Tara Rittler of TulsaKids praised the episode's moral lessons, describing them as relatable to both children and adults. She wrote that Applejack refuses assistance from her friends because she is "too proud to admit that maybe she's taken on more than she can handle." Rittler identified the episode's central lesson as teaching viewers to "learn to say 'no' and realize that you can't always do everything by yourself", a situation "that adults may find familiar."

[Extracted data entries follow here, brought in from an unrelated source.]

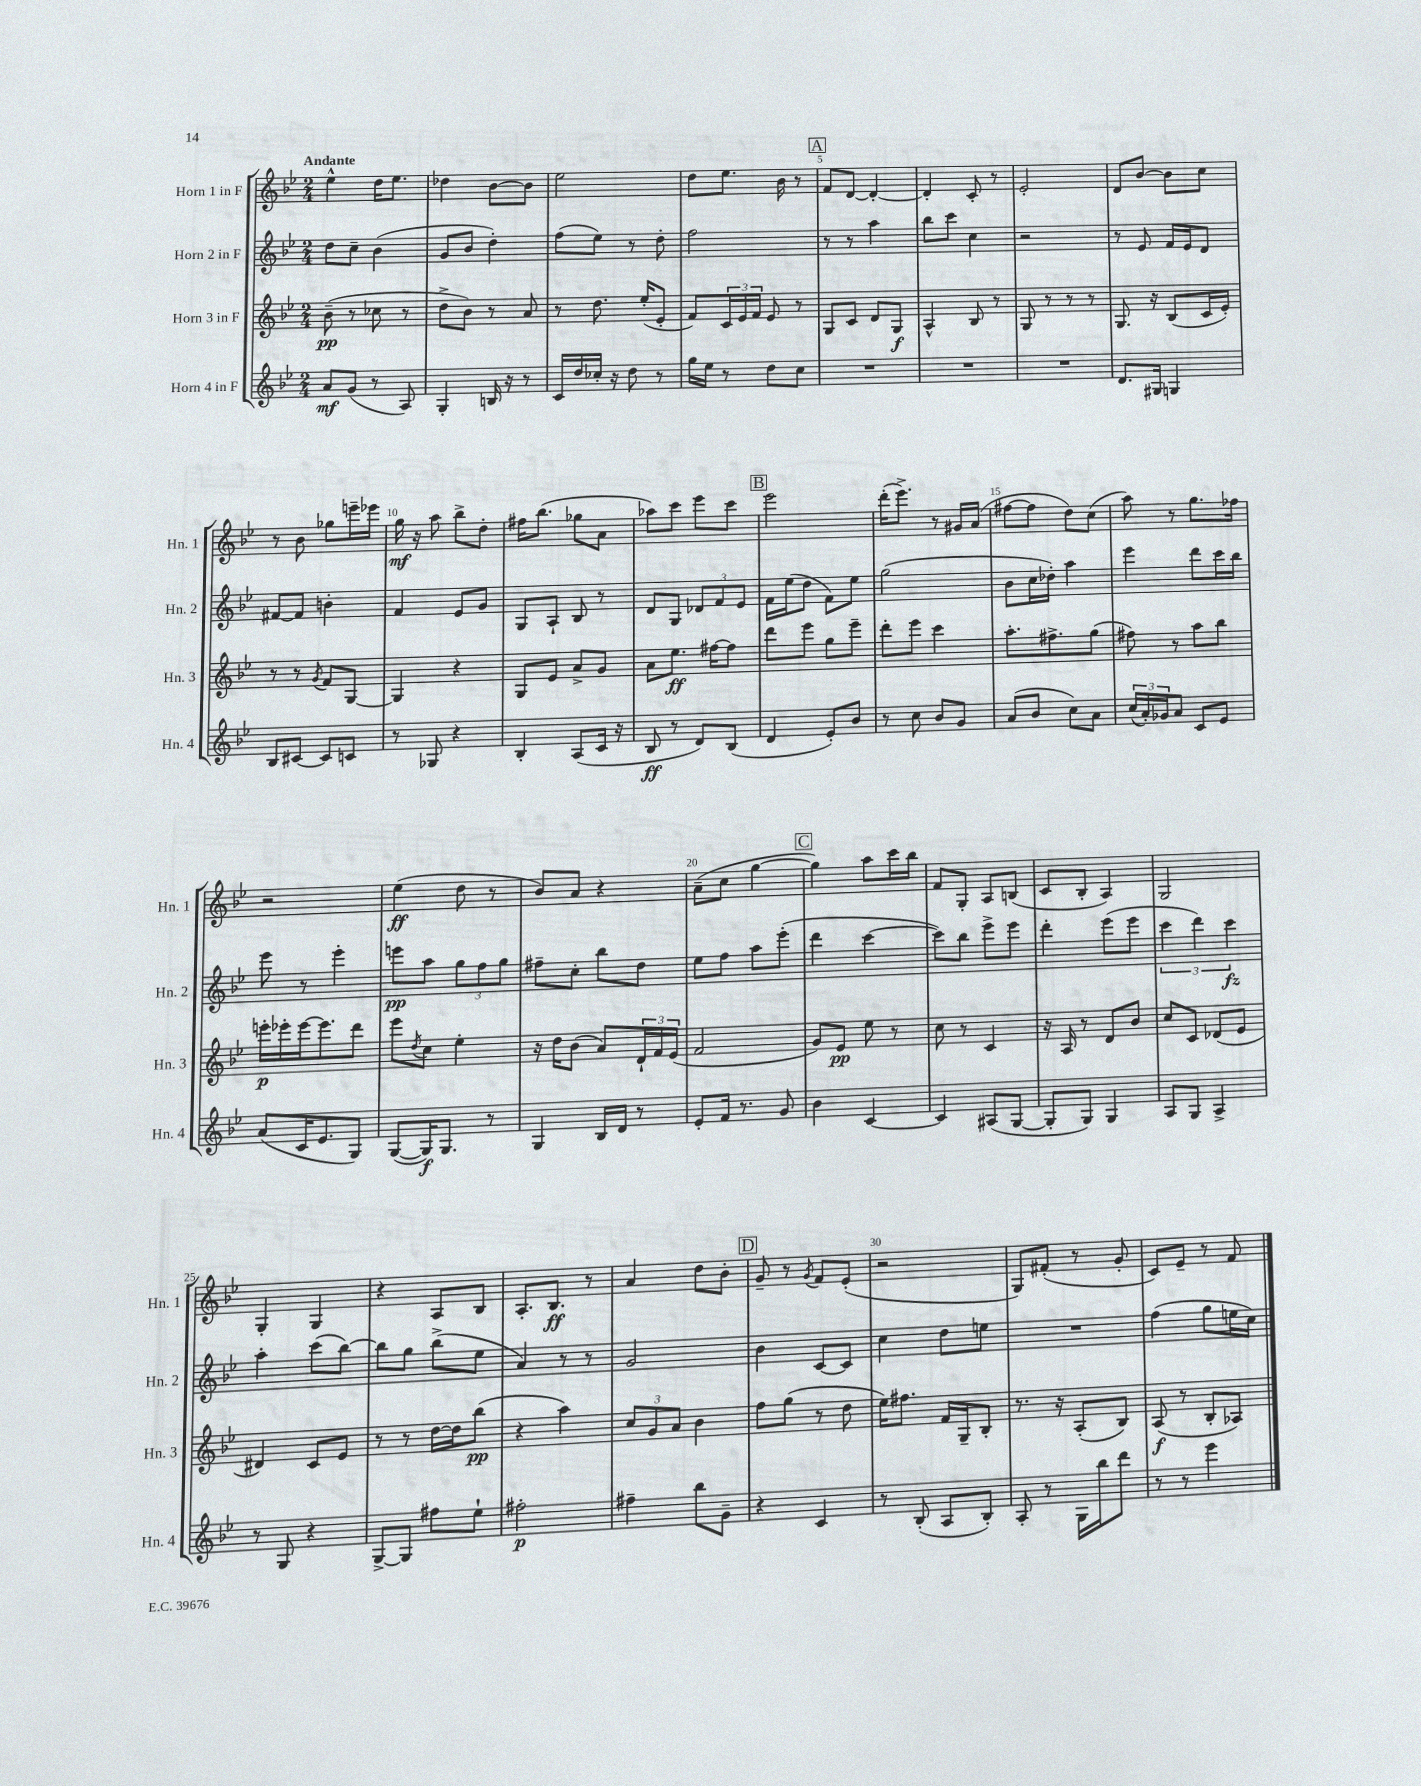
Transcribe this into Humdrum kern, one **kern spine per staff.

**kern	**kern	**kern	**kern
*staff4	*staff3	*staff2	*staff1
*clefG2	*clefG2	*clefG2	*clefG2
*k[b-e-]	*k[b-e-]	*k[b-e-]	*k[b-e-]
*M2/4	*M2/4	*M2/4	*M2/4
8a	(8b-~	8dd	4ee-^^
(8g	8r	8cc~	.
8r	8cc-	(4b-	16dd
.	.	.	8.ee-
8A)	8r	.	.
=	=	=	=
4G'	8dd^	8g	4dd-
.	8b-)	8b-	.
16B	8r	4dd')	[8b-
16r	.	.	.
8r	8a	.	8b-]
=	=	=	=
16c	8r	(8ff	2ee-
16dd	.	.	.
16cc-'	8.dd	8ee-)	.
16r	.	.	.
8dd	.	8r	.
.	(16ee-'	.	.
8r	8e-'	8dd'	.
=	=	=	=
16gg	8f)	2ff	8dd
16ee-	.	.	.
8r	24c	.	8.ee-
.	24e-	.	.
.	24f	.	.
8dd	8e-	.	.
.	.	.	16b-
8cc	8r	.	8r
=	=	=	=
2r	8G	8r	8f
.	8c	8r	[8d
.	8d	4aa	4d'_
.	8G	.	.
=	=	=	=
2r	4A^^	8bb-	4d']
.	.	8ccc	.
.	8B-	4cc	8c'
.	8r	.	8r
=	=	=	=
2r	8G	2r	2e-'
.	8r	.	.
.	8r	.	.
.	8r	.	.
=	=	=	=
8.d	8.G	8r	8d
.	.	8e-	[8b-
16G#	16r	.	.
4G	(8B-	16f	8b-]
.	.	16e-	.
.	16c	8d	8cc
.	16e-')	.	.
=	=	=	=
8B-	8r	[8f#	8r
[8c#	8r	8f#]	8b-
.	8qg	.	.
8c#]	8f	4b'	8gg-
8c	[8G	.	16eee~
.	.	.	16eee-
=	=	=	=
8r	4G]	4f	16gg
.	.	.	16r
8G-	.	.	8aa
4r	4r	8e-	8bb-^
.	.	8g	8dd'
=	=	=	=
4B-'	8G	8G	16ff#
.	.	.	(8.bb-
.	8e-	8A`	.
(8A	8a^	8B-	8gg-
16c	8g	8r	8a
16r	.	.	.
=	=	=	=
8B-	8a	8d	8aa-)
8r	8.ee-	8G	8ccc
8d)	.	12d-	8eee-
.	[16ff#	.	.
.	.	12f	.
(8B-	8ff#]	.	8ccc
.	.	12e-	.
=	=	=	=
4d	8ddd	16f	2eee-
.	.	(16ee-	.
.	8eee-	8dd	.
8e-')	8gg	8f)	.
8b-	8eee-~	8ee-	.
=	=	=	=
8r	8ddd'	(2gg	(16ddd'
.	.	.	8.eee-^)
8cc	8eee-	.	.
8b-	4ccc	.	8r
8g	.	.	16g#
.	.	.	(16a
=	=	=	=
(8a	8.aa'	8b-	[8ff#
8b-	.	16cc	8ff#]
.	8.ff#^	16dd-')	.
8cc)	.	4aa	8dd)
8a	(8gg	.	(8cc
=	=	=	=
(24cc	8ff#)	4eee-	8aa)
24a')	.	.	.
24g-	.	.	.
8a	8r	.	8r
8c	8aa	8ddd	8.gg
8e-	8bb-	16ccc	.
.	.	16bb-	16ff-
=	=	=	=
(8a	16eee'	8eee-	2r
.	16eee-'	.	.
16c	[16eee-	8r	.
8.e-	8.eee-]	.	.
.	.	4eee-'	.
8G)	8ddd	.	.
=	=	=	=
([8G	8eee-	8eee	(4ee-
.	8qdd	.	.
16G])	8cc	8aa	.
8.G	.	.	.
.	4ee-'	12gg	8dd
.	.	12ff	.
8r	.	.	8r
.	.	12gg	.
=	=	=	=
4G	16r	8ff#~	8b-)
.	16dd	.	.
.	(8b-	8cc'	8a
16B-	8a)	8bb-	4r
16d	.	.	.
8r	24d`	8dd	.
.	24f	.	.
.	(24e-	.	.
=	=	=	=
8e-'	2f	8ee-	(8a~
16f	.	8ff	8cc
8.r	.	.	.
.	.	8aa	[4gg
8g	.	(8eee-'	.
=	=	=	=
4b-	8g)	4ddd	4gg])
.	8e-	.	.
[4c	8ee-	[4ccc	8aa
.	8r	.	16ccc
.	.	.	16bb-
=	=	=	=
4c]	8cc	8ccc])	8f
.	8r	8bb-	8G'
(8A#	4c	8eee-^	8A
[8G	.	8eee-	(8B
=	=	=	=
8G']	16r	4ddd'	8c
.	16A	.	.
8G)	8r	.	8B-'
4G	8d	(8eee-	4A)
.	8b-	8eee-	.
=	=	=	=
8A	8cc	6ccc	2G
8G	8c	.	.
.	.	6ddd)	.
4A^	(8d-	.	.
.	.	6ccc	.
.	8e-	.	.
=	=	=	=
8r	4d#)	4aa'	4G'
8G	.	.	.
4r	8c	(8ccc	4G
.	8e-	[8bb-)	.
=	=	=	=
[8G^	8r	8bb-]	4r
8G]	8r	8gg	.
8ff#	[16dd	(8bb-^	8A
.	16dd]	.	.
8ee-`	(8bb-	8ee-	8B-
=	=	=	=
2ff#'	4r	4a)	8.A'
.	.	.	8.B-
.	4aa)	8r	.
.	.	8r	8r
=	=	=	=
4ff#~	12cc	2g	4a
.	12g	.	.
.	12a	.	.
8bb-	4b-	.	8dd
8g~	.	.	8b-'
=	=	=	=
4r	8ff	4b-	8g~
.	(8gg	.	8r
.	.	.	8qg
4c	8r	[8c	8f
.	8dd	8c]	(8e-'
=	=	=	=
8r	16ee-)	4cc	2r
.	8.ff#	.	.
(8B-'	.	.	.
8A	16f	8dd	.
.	16G~	.	.
8B-')	8B-'	8ee	.
=	=	=	=
8A'	8.r	2r	8G)
8r	.	.	(8f#'
.	16r	.	.
16G	(8A'	.	8r
16bb-	.	.	.
8ddd	8B-)	.	8g'
=	=	=	=
8r	(8A	(4ff	8c)
8r	8r	.	8e-~
4eee-	8B-'	8gg	8r
.	8A-)	16ee	8f
.	.	16cc)	.
==	==	==	==
*-	*-	*-	*-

Kieran Hair, writing in WhatCulture, offered a contrarian interpretation of the episode's moral lessons, claiming that it teaches that "self-sufficiency is for suckers." Hair contended that Applejack's exhaustion stemmed not from harvesting apples alone, but rather from helping her friends with mundane tasks that anyone could have helped her with. He argued that Applejack "could have served as a model of self-efficacy and determination" if her friends had been more self-sufficient, but instead "became infected by her friends' over-reliance and lazy refusal to manage their own affairs."

== Home media ==
The episode is part of the Season 1 DVD set, released by Shout Factory, on December 4, 2012.